- EXERCISE DETAILS -
Working from the listing below, pick each line containing the word "with" and copy it.

- SOURCE MATERIAL -
--

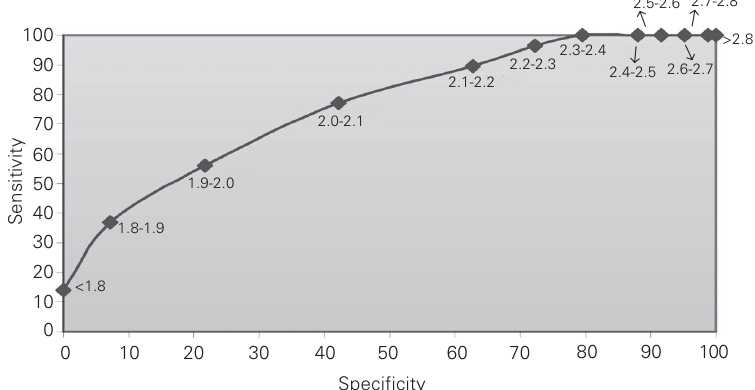
Figure 1. Receiver operator characteristic curve for the performance of the QT/RR ratio as a factor discriminating between a normal and a prolonged QTc (>0.423 s for males and >0.439 s for females).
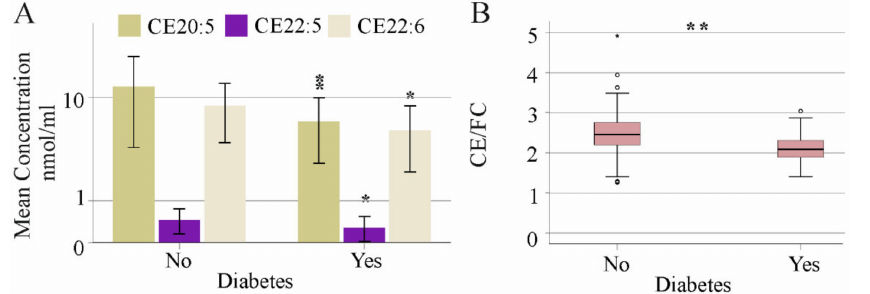
Figure 1. Serum cholesteryl ester (CE) species in relation to diabetes in patients with chronic HCV. ( A ) CE species, which differ in patients with and without diabetes. ( B ) CE/FC ratio of patients with and without diabetes * p < 0.05, ** p < 0.01. Small circles above the boxes mark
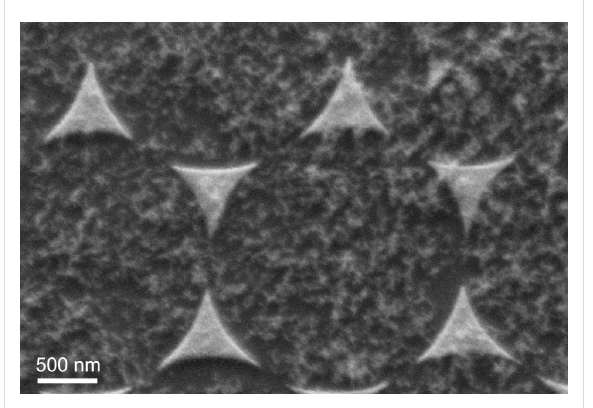
Figure 9: SEM image of Ag nanoantennas from the nanosphere lithog- raphy process (using colloid spheres with 3 μ m diameter), covered with TiO 2 :Eu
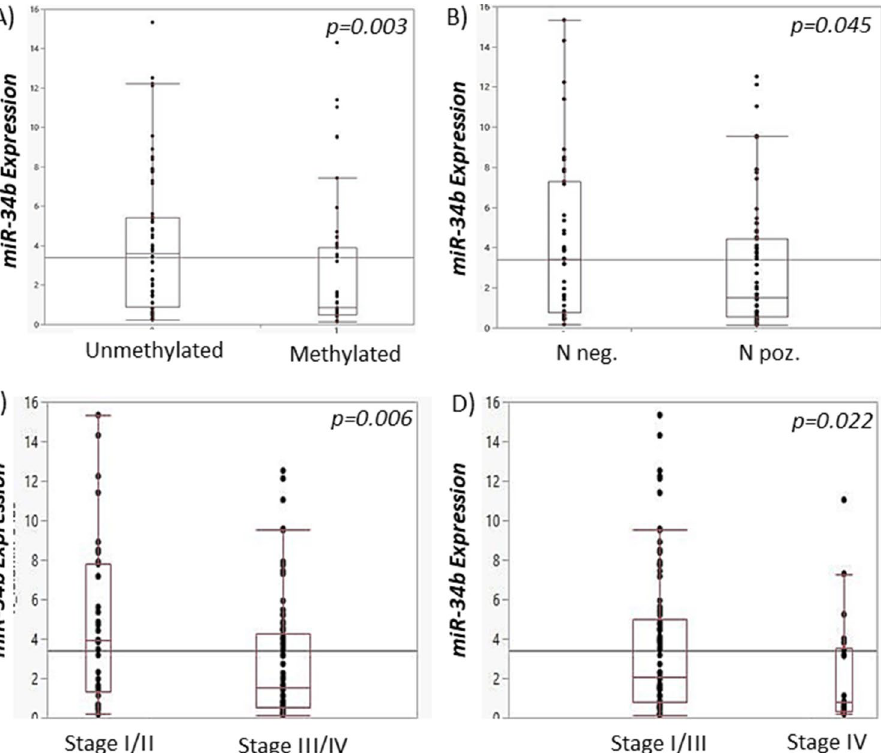
Figure 2. miR-34b/c methylation and miR-34b expression in the MMA hospital cohort ( A ) Association of miR- 34b/c methylation and miR-34b expression ( B ) miR-34b expression and nodal status ( C ) miR-34b expression in stage III/IV compared to stage I/II tumors ( D ) miR-34b expression in stage IV compared to stage I–III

--

- RESPONSE -
Figure 1. Serum cholesteryl ester (CE) species in relation to diabetes in patients with chronic HCV. ( A ) CE species, which differ in patients with and without diabetes. ( B ) CE/FC ratio of patients with and without diabetes * p < 0.05, ** p < 0.01. Small circles above the boxes mark
Figure 9: SEM image of Ag nanoantennas from the nanosphere lithog- raphy process (using colloid spheres with 3 μ m diameter), covered with TiO 2 :Eu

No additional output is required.